To state the obvious, we likely wouldn’t need to market extreme anti-technology travel experiences if our phone usage while travelling never toed the line of being problematic.
The Tulum Problem
The funny thing about destinations known for their “get away from it all and reconnect with yourself” mentality–Tulum and Bali come to mind–is that they can sometimes become the exact opposite. Destinations that tout connection with nature, wellness, meditation, and naturalism can become overrun with tourists with phones in hand. What begins as a place to leave it all behind becomes a place with ubiquitous free Wi-Fi and carefully thought-out photo locations. You’ll see throngs of people taking Instagram stories of the same beach and posing for the same photo while lines of tourists with smartphones in hand wait for their turn.
Wanting to capture a beautiful moment isn’t inherently bad.
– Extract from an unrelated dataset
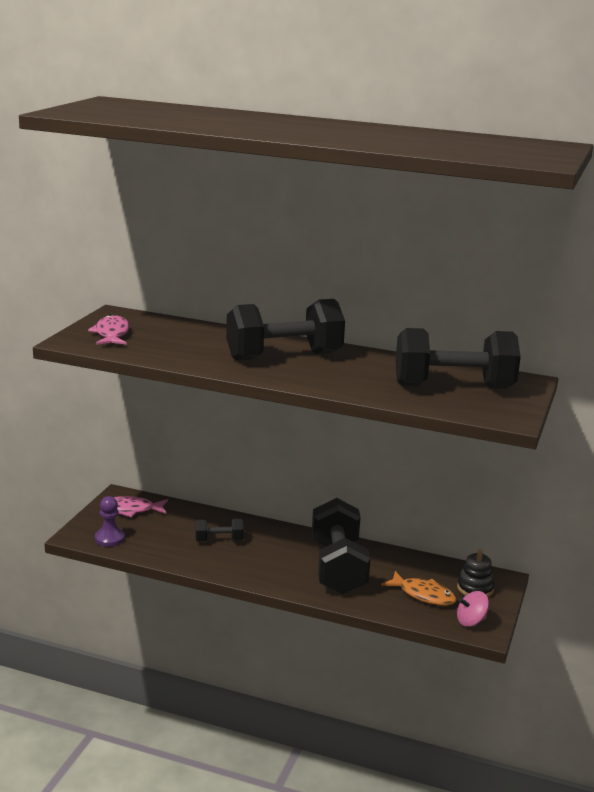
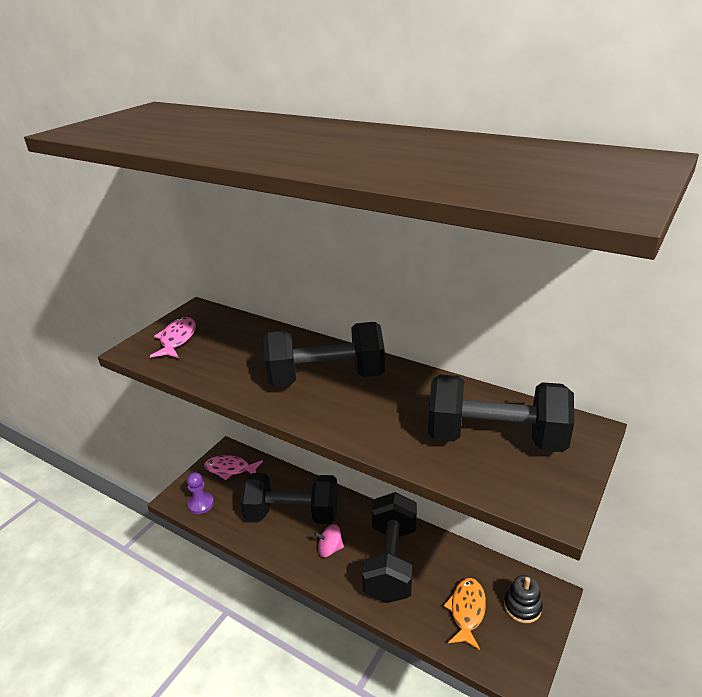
camera: 15 degrees right, 10 degrees up
(219, 540) = (292, 514): black dumbbell -> black dumbbell, size x2.12
(423, 595) = (467, 611): orange fish -> orange fish turned 120 degrees counterclockwise
(471, 621) = (509, 658): pink spinning top -> pink spinning top (330, 549)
When does having your phone in your hand actually start to negatively impact your experiences?
The Pressure to Post
There’s nothing inherently wrong with wanting to share your special experiences. We’ve filled our own camera rolls with “touristy” spots and posted them everywhere–not here to judge! Capturing your adventures is one of the only surefire ways you’ll be able to relive them after your plane lands back home, and it’s the best way you can share them with the people who care about you. “Hey Mom, look, I visited the town your grandparents were born in, and this was their house!” We can’t deny that phones make saving those instances as easy as it gets.
So, when does looking through the viewfinder start to take away from seeing the view with your own eyes?
The pressure to post might be the line. Among many travellers, the desire to create a curated travel experience just for social media is a real factor in their phone usage. The gorgeous background, the candid-looking pose, the careful angling of the camera to make it seem like you were the only one there… Capturing moments on our adventures is one of the best ways we can save those moments to appreciate later on, but they can become less about saving the moment as it was and more about creating an inauthentic representation of our experiences for the eyes of our followers.
The Catch of Curated Moments
If you find yourself creating inauthentic moments just for the sake of photos, consider whether you’re truly immersed in what you’re doing. If the answer is yes, and you just want a nice photo, that’s not problematic whatsoever. If you find yourself anxious about taking the right photos or sharing the right content to your stories, or you find you can’t fully appreciate where you are or what you’re doing because you’re trying to evaluate it from the eyes of your followers, take pause.
The pressure to capture, post, and share in a way that’s just right shouldn’t detract from the actual feeling of being there. Stop flipping through filters. Stop pressing the shutter button. Stop re-taking your boomerang. Snap the photo, take the video, and try to appreciate the moment for what it authentically is. Save it for yourself, or if you want to share it, do it without the pressure of making it seem perfect.